═══ INFORMATION SHOWN ═══
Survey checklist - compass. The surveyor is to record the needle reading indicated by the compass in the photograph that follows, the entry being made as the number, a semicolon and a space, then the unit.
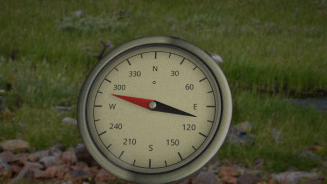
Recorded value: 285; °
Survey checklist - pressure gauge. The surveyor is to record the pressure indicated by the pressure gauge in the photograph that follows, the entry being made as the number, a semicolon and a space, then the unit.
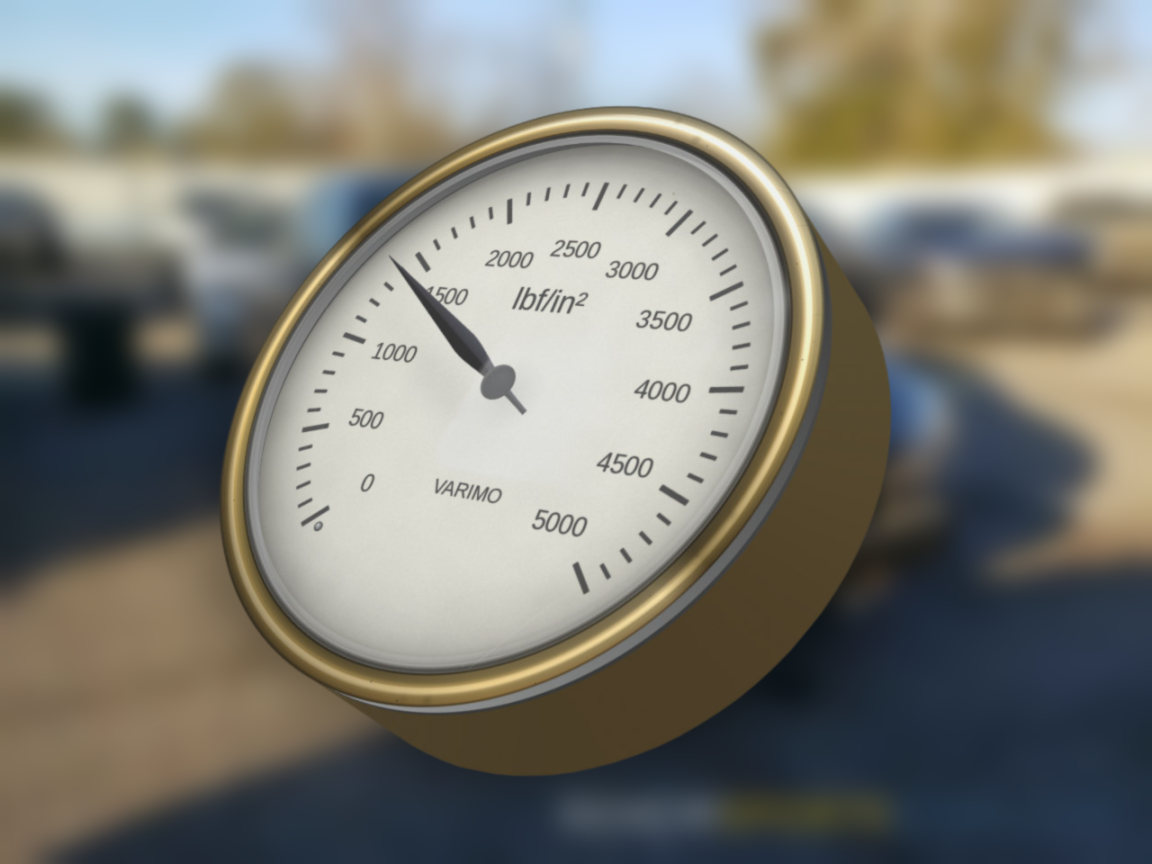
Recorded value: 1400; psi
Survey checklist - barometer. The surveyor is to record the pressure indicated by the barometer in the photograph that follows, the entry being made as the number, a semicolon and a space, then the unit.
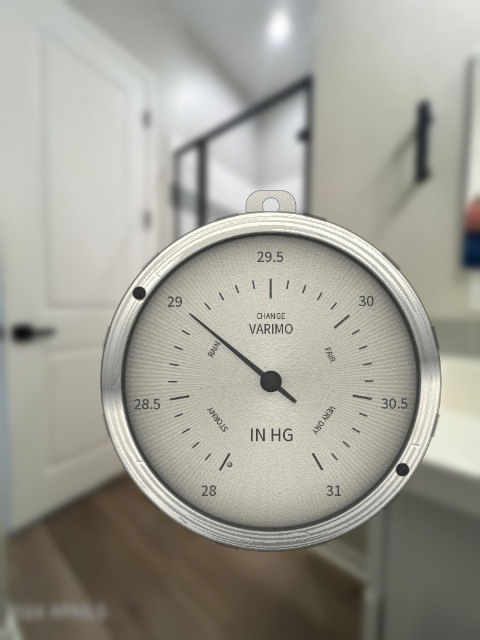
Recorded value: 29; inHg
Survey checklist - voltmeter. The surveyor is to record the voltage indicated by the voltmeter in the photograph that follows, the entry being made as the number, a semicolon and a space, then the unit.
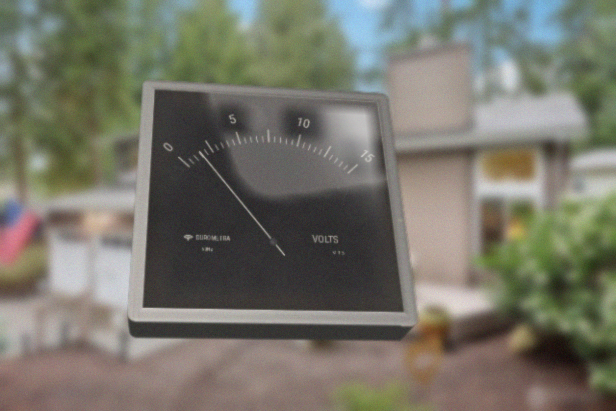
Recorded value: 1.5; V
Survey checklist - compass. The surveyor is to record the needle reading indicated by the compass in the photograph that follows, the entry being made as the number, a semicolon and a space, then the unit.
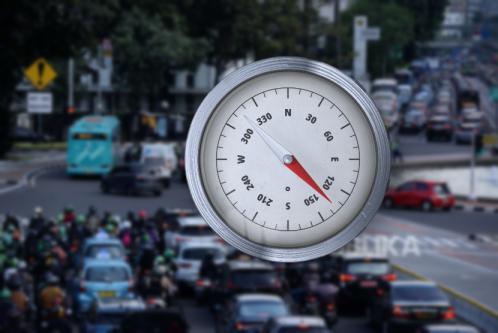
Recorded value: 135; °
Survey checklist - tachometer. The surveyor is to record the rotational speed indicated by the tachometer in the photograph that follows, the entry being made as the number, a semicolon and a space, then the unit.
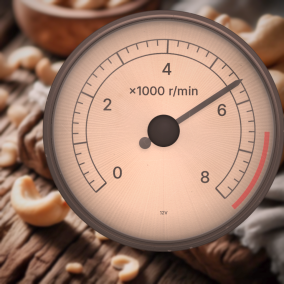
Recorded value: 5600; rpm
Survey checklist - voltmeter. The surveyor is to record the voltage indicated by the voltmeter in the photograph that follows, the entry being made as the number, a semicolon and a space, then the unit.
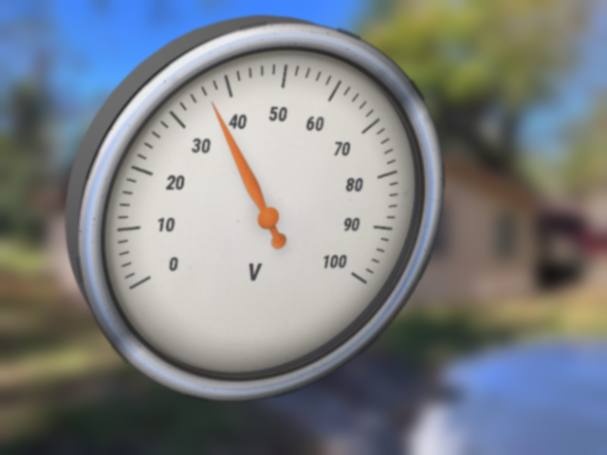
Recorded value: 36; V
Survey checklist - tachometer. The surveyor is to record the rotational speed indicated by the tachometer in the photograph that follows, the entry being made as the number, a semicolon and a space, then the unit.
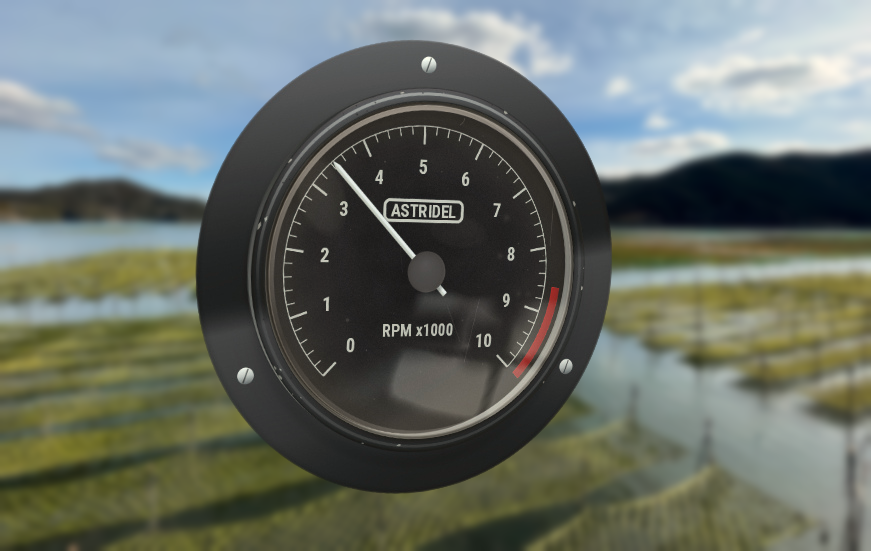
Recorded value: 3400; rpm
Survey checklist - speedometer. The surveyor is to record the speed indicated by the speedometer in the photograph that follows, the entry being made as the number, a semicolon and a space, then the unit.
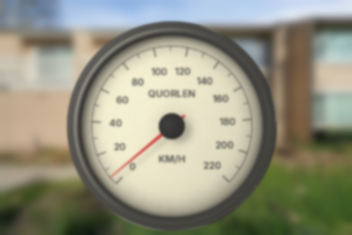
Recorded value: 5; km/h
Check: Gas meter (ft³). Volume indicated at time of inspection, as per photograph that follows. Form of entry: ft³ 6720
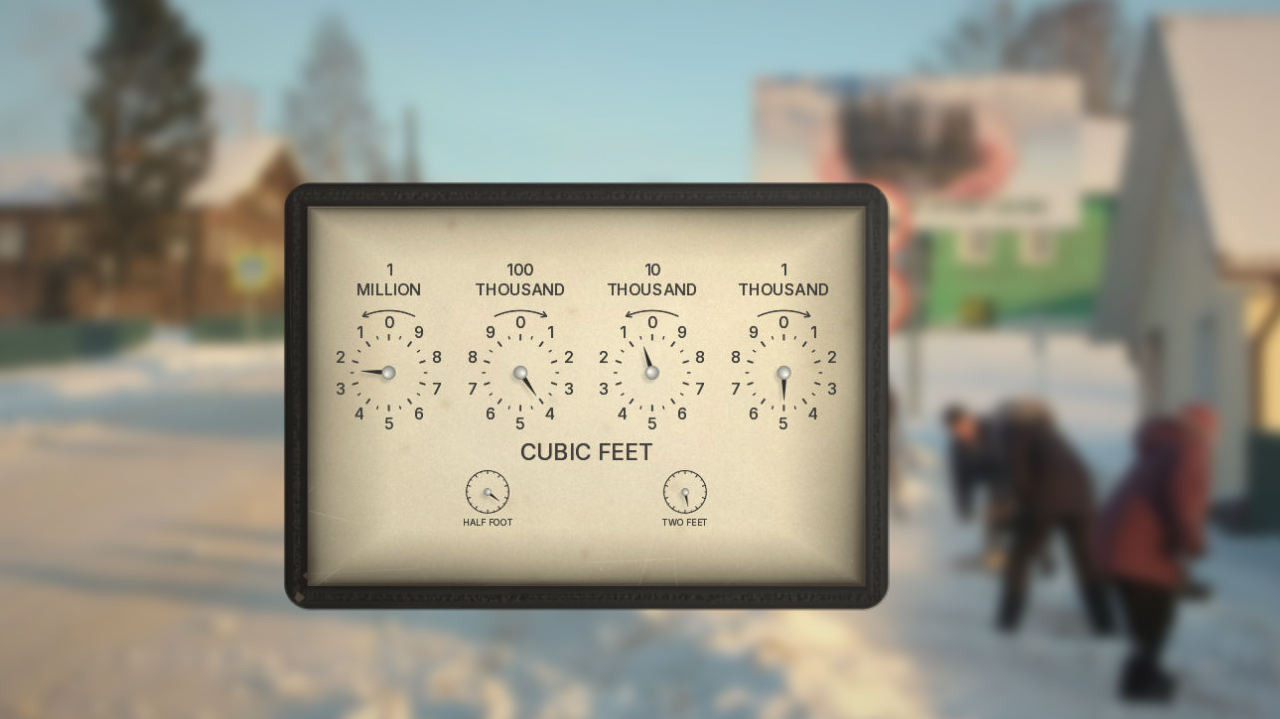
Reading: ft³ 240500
═══
═══ INFORMATION SHOWN ═══
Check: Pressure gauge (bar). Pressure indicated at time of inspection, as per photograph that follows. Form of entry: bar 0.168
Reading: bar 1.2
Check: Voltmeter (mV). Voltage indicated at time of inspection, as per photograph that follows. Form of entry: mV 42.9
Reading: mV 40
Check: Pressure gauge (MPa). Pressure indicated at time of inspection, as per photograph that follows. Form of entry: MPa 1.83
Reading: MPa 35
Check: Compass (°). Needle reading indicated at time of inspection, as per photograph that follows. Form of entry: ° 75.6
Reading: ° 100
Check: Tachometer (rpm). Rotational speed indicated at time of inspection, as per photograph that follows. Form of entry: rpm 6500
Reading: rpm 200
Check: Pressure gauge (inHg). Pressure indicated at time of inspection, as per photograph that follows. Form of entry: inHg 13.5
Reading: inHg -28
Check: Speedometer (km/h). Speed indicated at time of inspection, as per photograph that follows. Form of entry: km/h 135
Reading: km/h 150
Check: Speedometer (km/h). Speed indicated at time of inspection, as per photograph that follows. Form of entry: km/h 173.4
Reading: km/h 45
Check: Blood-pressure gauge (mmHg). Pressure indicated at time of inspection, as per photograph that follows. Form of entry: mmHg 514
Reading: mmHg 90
═══
Copy word for word the stretch of records above from the line containing "Check: Gas meter" through the line containing "Reading: ft³ 240500", leaving out the pictures.

**SOLVED EXERCISE:**
Check: Gas meter (ft³). Volume indicated at time of inspection, as per photograph that follows. Form of entry: ft³ 6720
Reading: ft³ 240500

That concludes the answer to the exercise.